Make an exact transcript of the lines in the data below, starting with the one containing "初始信誉, 19: 50 -> 20" and going on through the one containing "Petrol & electric hybrid, A: 12900 -> 7749", with both included and the pictures left out.

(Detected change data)
■ ■ ■ ■ ■ ■ ■

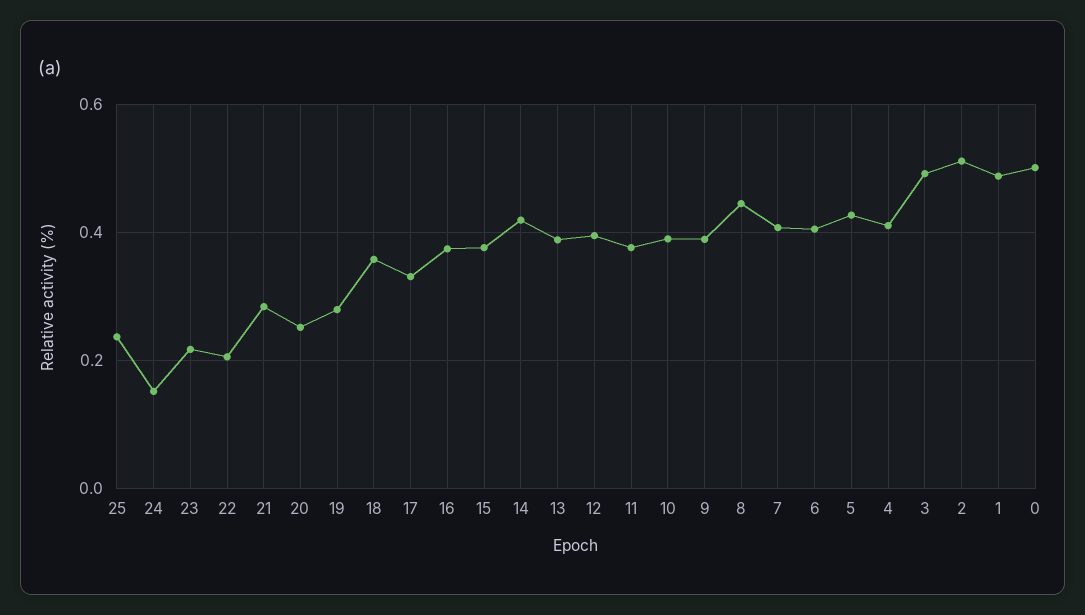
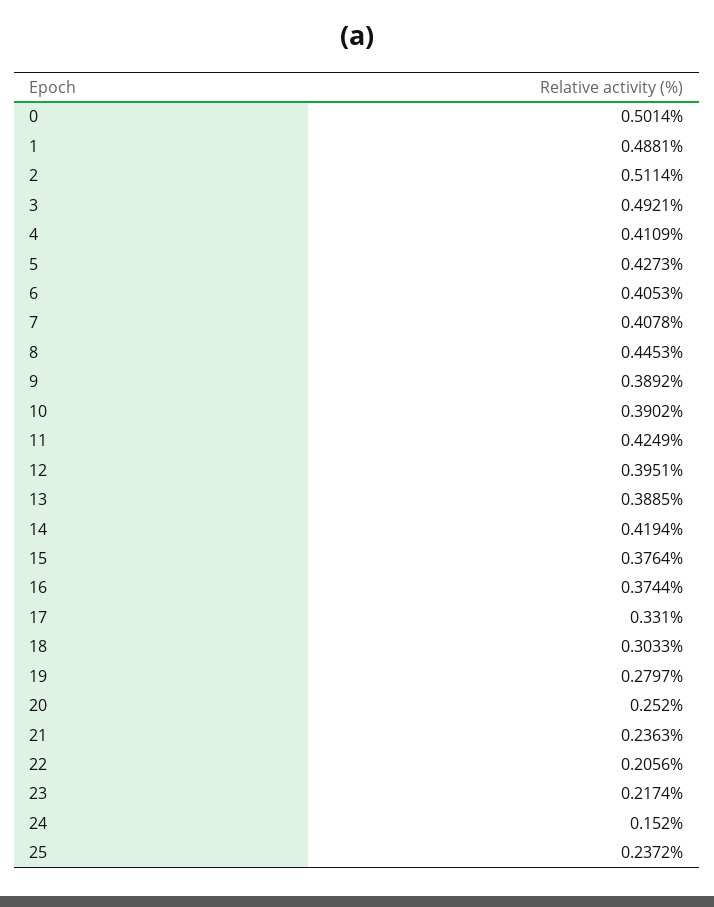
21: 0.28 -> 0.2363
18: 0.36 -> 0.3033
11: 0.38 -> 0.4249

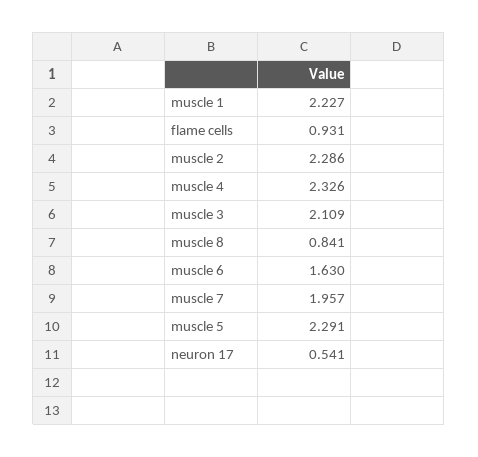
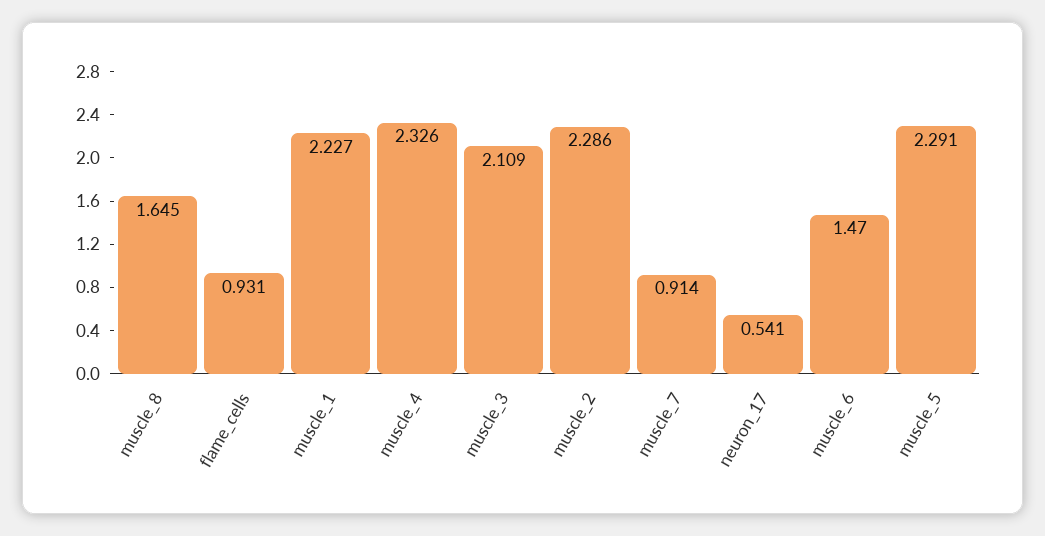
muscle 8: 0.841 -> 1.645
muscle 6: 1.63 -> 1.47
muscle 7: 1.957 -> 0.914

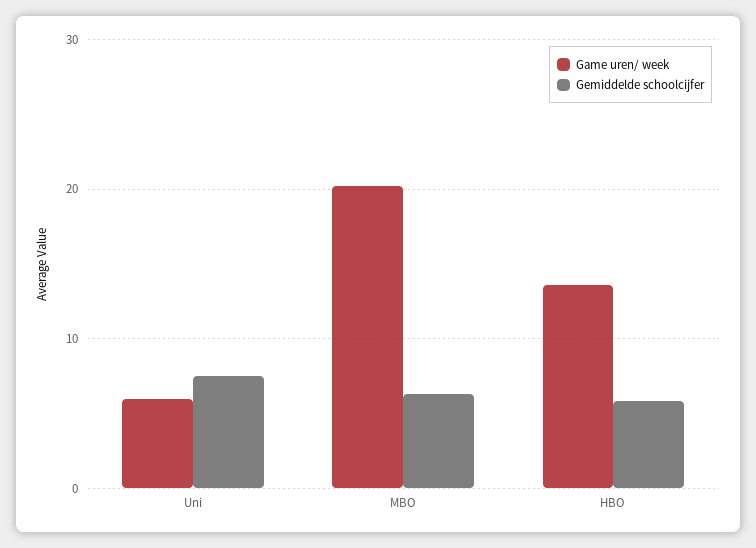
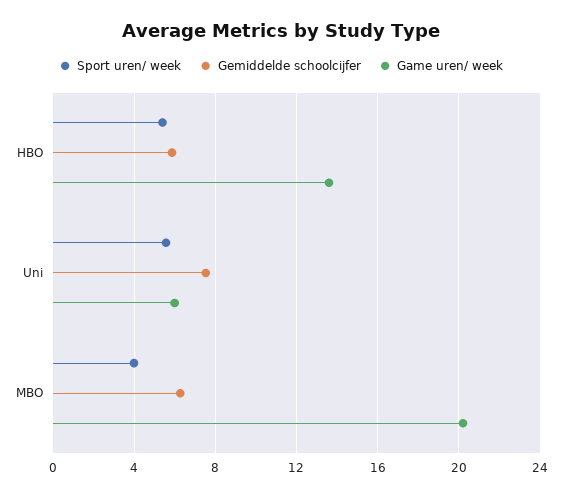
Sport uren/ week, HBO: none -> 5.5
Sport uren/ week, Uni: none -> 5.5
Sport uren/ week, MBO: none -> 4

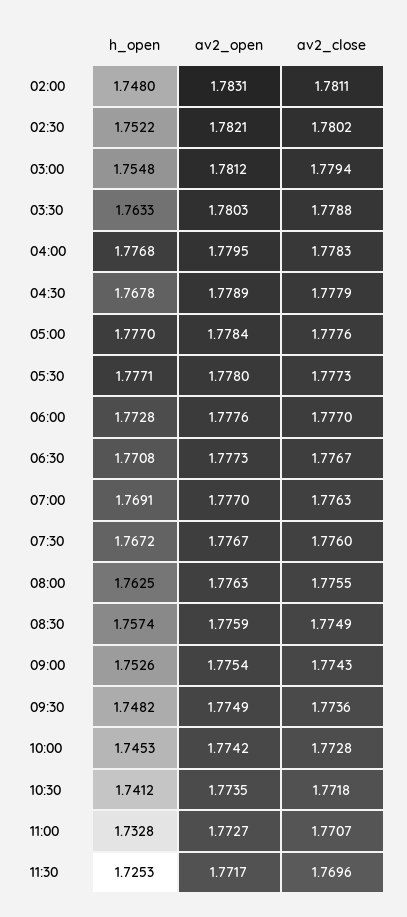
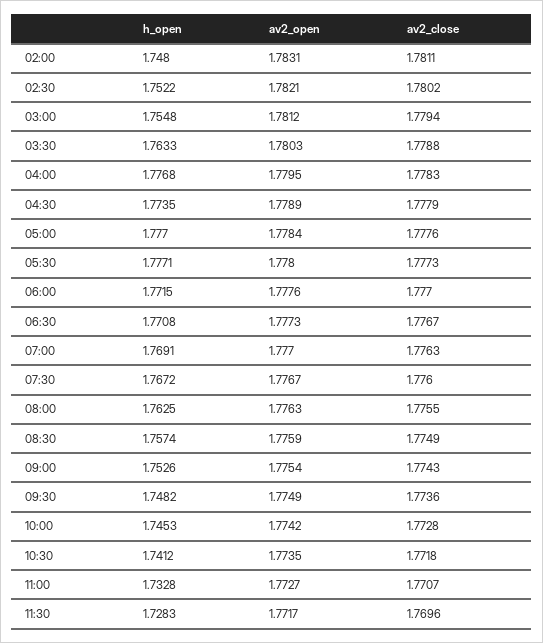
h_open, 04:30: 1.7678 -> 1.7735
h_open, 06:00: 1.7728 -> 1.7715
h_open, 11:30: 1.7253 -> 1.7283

■ ■ ■ ■ ■ ■ ■

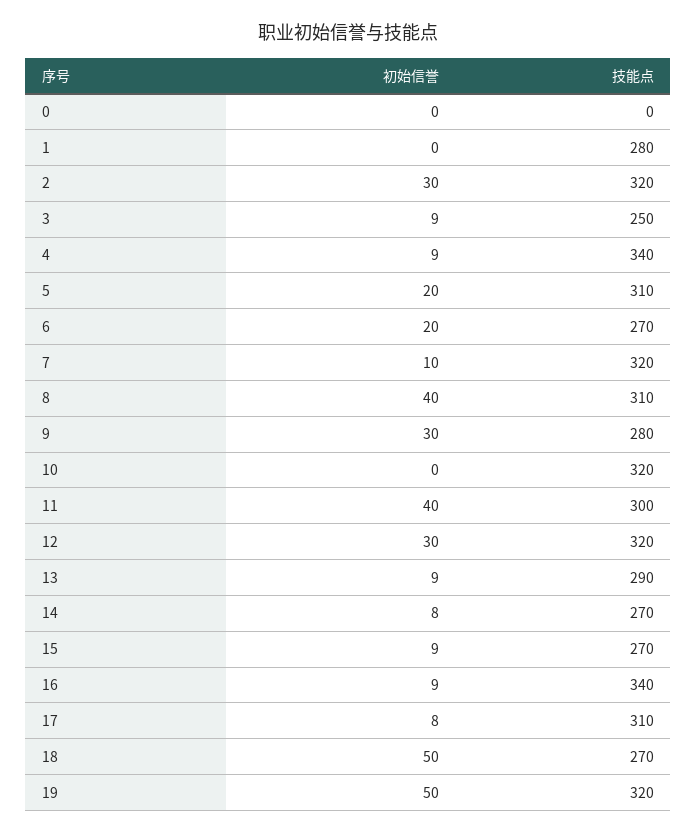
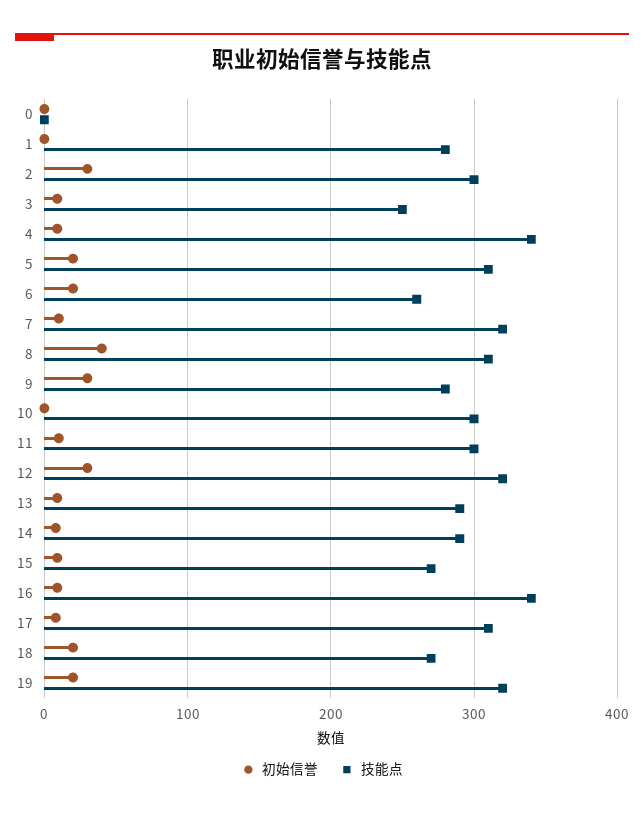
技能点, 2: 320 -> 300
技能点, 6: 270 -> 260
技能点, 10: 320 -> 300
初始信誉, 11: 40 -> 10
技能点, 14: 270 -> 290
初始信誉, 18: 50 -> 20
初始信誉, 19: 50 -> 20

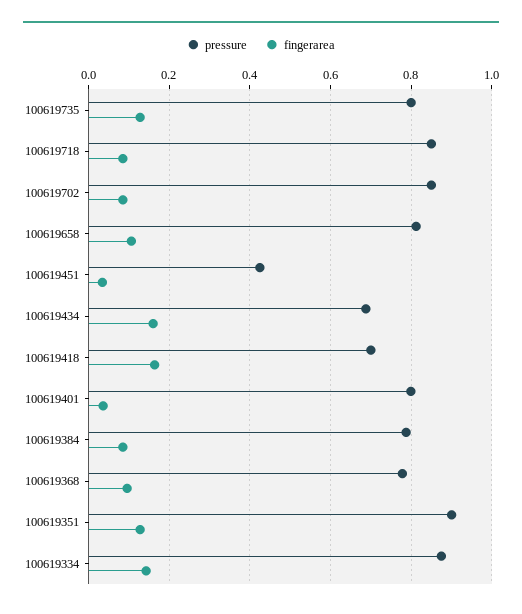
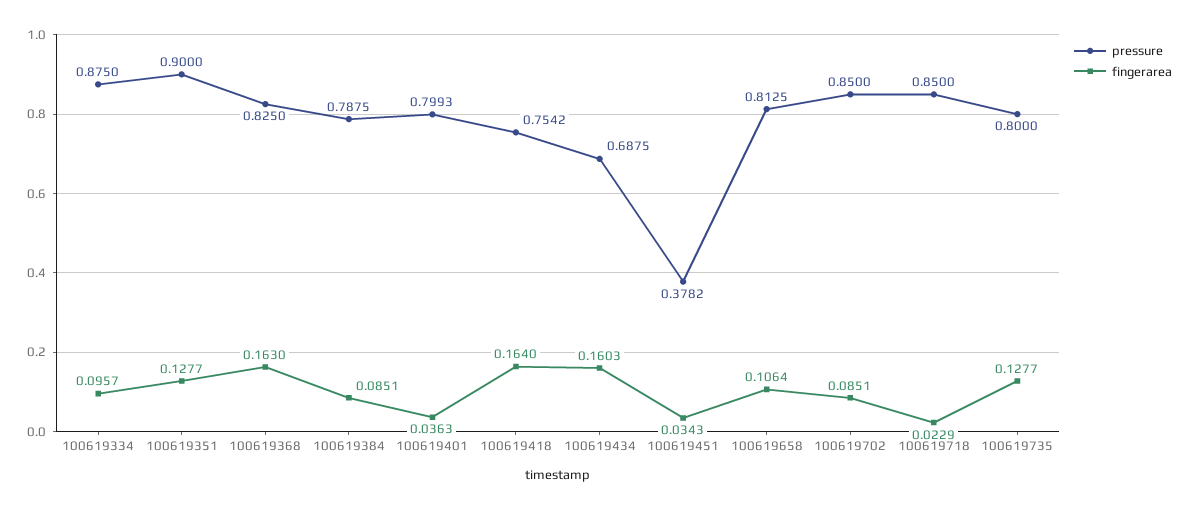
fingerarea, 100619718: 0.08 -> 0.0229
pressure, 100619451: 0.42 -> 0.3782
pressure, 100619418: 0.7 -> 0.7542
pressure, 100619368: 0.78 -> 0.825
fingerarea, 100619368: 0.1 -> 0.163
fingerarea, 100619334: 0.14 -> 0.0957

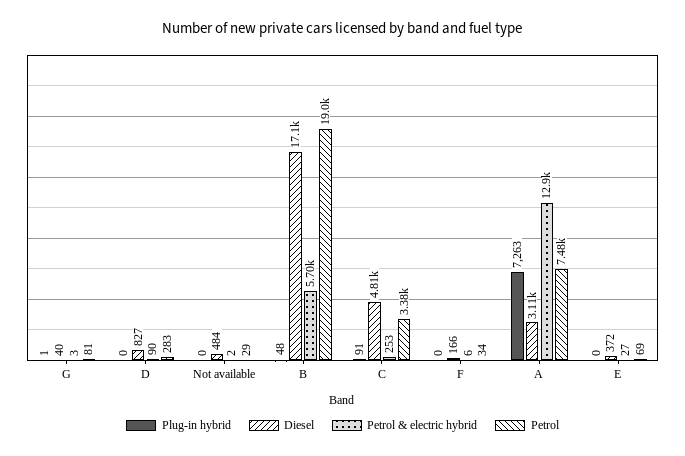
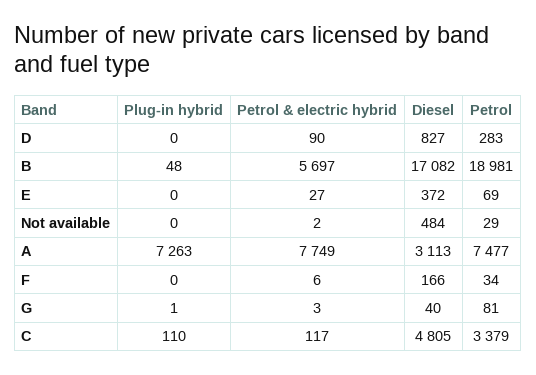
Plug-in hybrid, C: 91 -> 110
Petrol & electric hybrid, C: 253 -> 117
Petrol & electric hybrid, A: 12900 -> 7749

■ ■ ■ ■ ■ ■ ■

# Task response
初始信誉, 19: 50 -> 20

fingerarea, 100619718: 0.08 -> 0.0229
pressure, 100619451: 0.42 -> 0.3782
pressure, 100619418: 0.7 -> 0.7542
pressure, 100619368: 0.78 -> 0.825
fingerarea, 100619368: 0.1 -> 0.163
fingerarea, 100619334: 0.14 -> 0.0957

Plug-in hybrid, C: 91 -> 110
Petrol & electric hybrid, C: 253 -> 117
Petrol & electric hybrid, A: 12900 -> 7749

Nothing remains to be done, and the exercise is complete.